What you need to do:
Leaving out every line that comes before the one containing "erty that meets the minimum investment", output the rest of the records exactly, the final line included.

-- Material provided follows --

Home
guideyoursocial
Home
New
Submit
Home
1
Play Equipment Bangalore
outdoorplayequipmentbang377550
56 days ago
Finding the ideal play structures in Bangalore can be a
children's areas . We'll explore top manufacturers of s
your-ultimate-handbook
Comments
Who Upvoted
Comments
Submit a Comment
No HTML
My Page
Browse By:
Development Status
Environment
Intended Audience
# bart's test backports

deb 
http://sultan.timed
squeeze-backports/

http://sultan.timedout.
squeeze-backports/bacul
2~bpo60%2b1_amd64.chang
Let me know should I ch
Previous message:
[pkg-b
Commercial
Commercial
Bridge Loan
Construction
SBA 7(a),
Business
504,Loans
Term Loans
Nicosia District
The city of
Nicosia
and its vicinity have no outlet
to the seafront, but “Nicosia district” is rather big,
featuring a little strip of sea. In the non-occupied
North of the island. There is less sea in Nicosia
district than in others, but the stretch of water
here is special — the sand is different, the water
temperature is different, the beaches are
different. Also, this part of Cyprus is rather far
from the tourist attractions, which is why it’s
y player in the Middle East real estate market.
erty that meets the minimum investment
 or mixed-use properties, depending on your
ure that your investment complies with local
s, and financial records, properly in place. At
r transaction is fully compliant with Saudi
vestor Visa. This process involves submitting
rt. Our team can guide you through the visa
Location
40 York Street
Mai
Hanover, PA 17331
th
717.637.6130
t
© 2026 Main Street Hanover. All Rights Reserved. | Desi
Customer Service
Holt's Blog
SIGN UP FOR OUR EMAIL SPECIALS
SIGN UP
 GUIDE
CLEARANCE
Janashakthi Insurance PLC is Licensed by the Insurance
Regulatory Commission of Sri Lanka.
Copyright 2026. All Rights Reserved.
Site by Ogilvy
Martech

-- Material provided concluded --

Solution to the exercise:
erty that meets the minimum investment
 or mixed-use properties, depending on your
ure that your investment complies with local
s, and financial records, properly in place. At
r transaction is fully compliant with Saudi
vestor Visa. This process involves submitting
rt. Our team can guide you through the visa
Location
40 York Street
Mai
Hanover, PA 17331
th
717.637.6130
t
© 2026 Main Street Hanover. All Rights Reserved. | Desi
Customer Service
Holt's Blog
SIGN UP FOR OUR EMAIL SPECIALS
SIGN UP
 GUIDE
CLEARANCE
Janashakthi Insurance PLC is Licensed by the Insurance
Regulatory Commission of Sri Lanka.
Copyright 2026. All Rights Reserved.
Site by Ogilvy
Martech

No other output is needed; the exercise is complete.